Tuesday, August 10, 2010

Bob Rae comes to North Vancouver: some thoughts

Bob Rae came to North Vancouver yesterday. Unfortunately I came late and so missed his opening talk. I was there for some of the question period though.

First thing I took note of is just how patient Rae is. Not every question asked of him made sense. Others were not questions at all but short editorials. Finally, most questions were buried in lengthy preambles. Still, Rae was polite to a fault, responded to each in timely manner and at length and he was never short or cutting. In other words, Rae not only has the gift of the gab he also knows how to listen and how to make people feel listened too.

That said, even Rae can not turn lead into gold. When someone asked him just what the Liberal party stood for his response was less than satisfactory. He said that Liberals were committed to enshrining good parliamentary process into law and enacting legislation that would protect institutions such as Stats Canada and elections Canada from an overly aggressive PMO. I could not agree more and think level headed people of all political stripes would feel this same. However, this is a far cry from "just society".

The other pillars mentioned by Rae were sustainability and early childhood education. The problem with the former is that it is so nebulous that it is hard to see why anyone -- even the Conservatives -- could not claim to be committed to sustainability. As for the later, it is politically useless. For the vast majority of Canadians, the Liberal promise to work out a different deal with each province amounts to little more than a vague promise to provide more daycare sometime in the future. Canadians could not figure out what this would mean for their lives in 2006 and not surprisingly they preferred the Conservative baby bonus. Nothing has changed.

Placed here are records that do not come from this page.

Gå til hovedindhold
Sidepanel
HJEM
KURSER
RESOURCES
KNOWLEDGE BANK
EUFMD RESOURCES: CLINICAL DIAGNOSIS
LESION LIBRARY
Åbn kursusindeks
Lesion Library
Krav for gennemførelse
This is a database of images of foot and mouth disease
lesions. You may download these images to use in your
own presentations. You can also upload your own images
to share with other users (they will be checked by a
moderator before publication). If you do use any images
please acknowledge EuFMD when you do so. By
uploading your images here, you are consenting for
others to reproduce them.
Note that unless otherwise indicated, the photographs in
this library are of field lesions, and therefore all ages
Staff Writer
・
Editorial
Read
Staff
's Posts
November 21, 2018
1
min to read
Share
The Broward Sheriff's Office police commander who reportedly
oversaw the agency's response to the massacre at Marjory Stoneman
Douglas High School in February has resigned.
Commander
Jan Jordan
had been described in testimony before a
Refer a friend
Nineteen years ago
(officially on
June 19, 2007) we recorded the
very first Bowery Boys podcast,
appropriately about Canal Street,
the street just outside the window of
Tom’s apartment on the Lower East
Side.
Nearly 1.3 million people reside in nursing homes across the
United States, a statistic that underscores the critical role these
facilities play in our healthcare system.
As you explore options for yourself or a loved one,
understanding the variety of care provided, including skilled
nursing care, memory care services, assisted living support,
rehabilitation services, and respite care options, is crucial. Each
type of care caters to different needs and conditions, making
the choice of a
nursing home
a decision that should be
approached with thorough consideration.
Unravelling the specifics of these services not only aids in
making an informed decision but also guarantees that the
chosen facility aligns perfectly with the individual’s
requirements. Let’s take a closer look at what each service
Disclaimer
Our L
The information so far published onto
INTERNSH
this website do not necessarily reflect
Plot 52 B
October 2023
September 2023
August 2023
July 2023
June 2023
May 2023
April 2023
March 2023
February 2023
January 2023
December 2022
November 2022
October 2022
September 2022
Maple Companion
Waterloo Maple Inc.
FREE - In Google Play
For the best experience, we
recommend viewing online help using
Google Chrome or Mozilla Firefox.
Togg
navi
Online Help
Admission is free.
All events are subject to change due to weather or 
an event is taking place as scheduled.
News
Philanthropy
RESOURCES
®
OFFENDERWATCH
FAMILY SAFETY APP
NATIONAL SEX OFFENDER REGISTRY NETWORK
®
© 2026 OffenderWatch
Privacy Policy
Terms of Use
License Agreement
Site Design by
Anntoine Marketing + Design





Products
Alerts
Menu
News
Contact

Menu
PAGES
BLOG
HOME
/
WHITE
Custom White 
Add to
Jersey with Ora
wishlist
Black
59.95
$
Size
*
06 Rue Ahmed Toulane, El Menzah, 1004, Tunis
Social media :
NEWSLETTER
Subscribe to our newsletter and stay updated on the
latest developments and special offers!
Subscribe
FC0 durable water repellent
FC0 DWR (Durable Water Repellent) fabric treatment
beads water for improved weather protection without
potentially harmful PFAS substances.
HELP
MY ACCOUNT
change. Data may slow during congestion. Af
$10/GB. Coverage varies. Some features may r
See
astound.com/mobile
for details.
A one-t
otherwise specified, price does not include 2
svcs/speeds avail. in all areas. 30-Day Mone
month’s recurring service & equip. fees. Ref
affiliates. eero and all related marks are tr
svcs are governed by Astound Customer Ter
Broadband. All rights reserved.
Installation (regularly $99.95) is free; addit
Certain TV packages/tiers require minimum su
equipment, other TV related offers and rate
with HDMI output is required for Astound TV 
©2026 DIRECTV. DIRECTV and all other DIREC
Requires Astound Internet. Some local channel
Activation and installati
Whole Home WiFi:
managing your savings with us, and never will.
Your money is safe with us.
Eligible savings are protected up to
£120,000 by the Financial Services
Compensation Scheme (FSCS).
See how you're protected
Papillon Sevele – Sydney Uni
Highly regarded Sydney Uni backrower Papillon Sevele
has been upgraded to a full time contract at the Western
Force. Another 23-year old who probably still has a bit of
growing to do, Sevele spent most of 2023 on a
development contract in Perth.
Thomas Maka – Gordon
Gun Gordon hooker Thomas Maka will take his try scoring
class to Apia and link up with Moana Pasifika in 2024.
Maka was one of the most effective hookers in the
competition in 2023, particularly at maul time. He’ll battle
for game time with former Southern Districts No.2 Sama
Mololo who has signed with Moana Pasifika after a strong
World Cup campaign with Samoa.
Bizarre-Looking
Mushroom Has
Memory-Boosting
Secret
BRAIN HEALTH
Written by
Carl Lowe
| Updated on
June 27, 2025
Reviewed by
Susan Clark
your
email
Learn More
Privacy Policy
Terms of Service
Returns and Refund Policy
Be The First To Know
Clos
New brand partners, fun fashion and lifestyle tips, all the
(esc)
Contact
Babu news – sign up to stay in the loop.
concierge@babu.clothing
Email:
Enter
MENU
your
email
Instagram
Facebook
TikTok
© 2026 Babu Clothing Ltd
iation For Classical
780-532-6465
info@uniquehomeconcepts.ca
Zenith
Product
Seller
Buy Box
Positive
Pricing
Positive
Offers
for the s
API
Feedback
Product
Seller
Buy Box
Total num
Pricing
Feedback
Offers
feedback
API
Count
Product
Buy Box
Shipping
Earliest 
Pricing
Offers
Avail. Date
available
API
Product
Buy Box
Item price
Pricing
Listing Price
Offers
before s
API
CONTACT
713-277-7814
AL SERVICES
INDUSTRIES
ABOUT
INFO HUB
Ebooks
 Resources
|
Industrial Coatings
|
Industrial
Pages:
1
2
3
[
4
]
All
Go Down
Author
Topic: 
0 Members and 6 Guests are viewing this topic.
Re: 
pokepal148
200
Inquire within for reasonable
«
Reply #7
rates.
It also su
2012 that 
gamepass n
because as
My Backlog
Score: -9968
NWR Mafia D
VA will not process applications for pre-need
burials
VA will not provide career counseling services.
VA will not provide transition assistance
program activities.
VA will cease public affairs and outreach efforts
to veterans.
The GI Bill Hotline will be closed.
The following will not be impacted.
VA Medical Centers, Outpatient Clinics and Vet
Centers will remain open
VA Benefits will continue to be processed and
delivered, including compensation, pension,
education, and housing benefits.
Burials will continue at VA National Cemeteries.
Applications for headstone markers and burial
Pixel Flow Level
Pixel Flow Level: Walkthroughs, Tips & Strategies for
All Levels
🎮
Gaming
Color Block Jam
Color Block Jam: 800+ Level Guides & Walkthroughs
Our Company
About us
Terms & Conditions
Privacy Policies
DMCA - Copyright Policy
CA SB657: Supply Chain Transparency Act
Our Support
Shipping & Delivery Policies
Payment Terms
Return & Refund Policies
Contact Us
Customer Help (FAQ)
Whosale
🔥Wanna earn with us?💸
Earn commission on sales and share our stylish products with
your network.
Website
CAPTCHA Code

In order for the Liberals to capitalize on the issue they need make a clear offer to Canadian voters. They could, for example, offer all day preschool and kindergarten for every kid in Canada. That would garner them votes and provide them with the option of juxtaposing such a policy with the Conservative plan to build more prisons.

Speaking of prisons, someone asked Rae what the Liberals planed to do about the biggest mass murder in the world --- "drugs". As I mentioned before, some questions could have been worded better. Anyway, Rae said that diseases associated with poverty were a bigger killer and then went on to question the wisdom of Harper's war on drugs. He said that addiction is better thought of as a medical issue and not criminal one. This is fine as far as it goes, but other than Insite, he did not mention anything specific and he did not deal with Ignatieff's worries about "marijuana cigarettes" or how Liberals have supported every Conservative crime bill since Ignatieff came on as leader. Later that night, I remembered his hollow answer as I watched a CBC story about California's November referendum on whether to legalize marijuana and read that former Mexican President Vincent Fox said that all drugs should be legalized.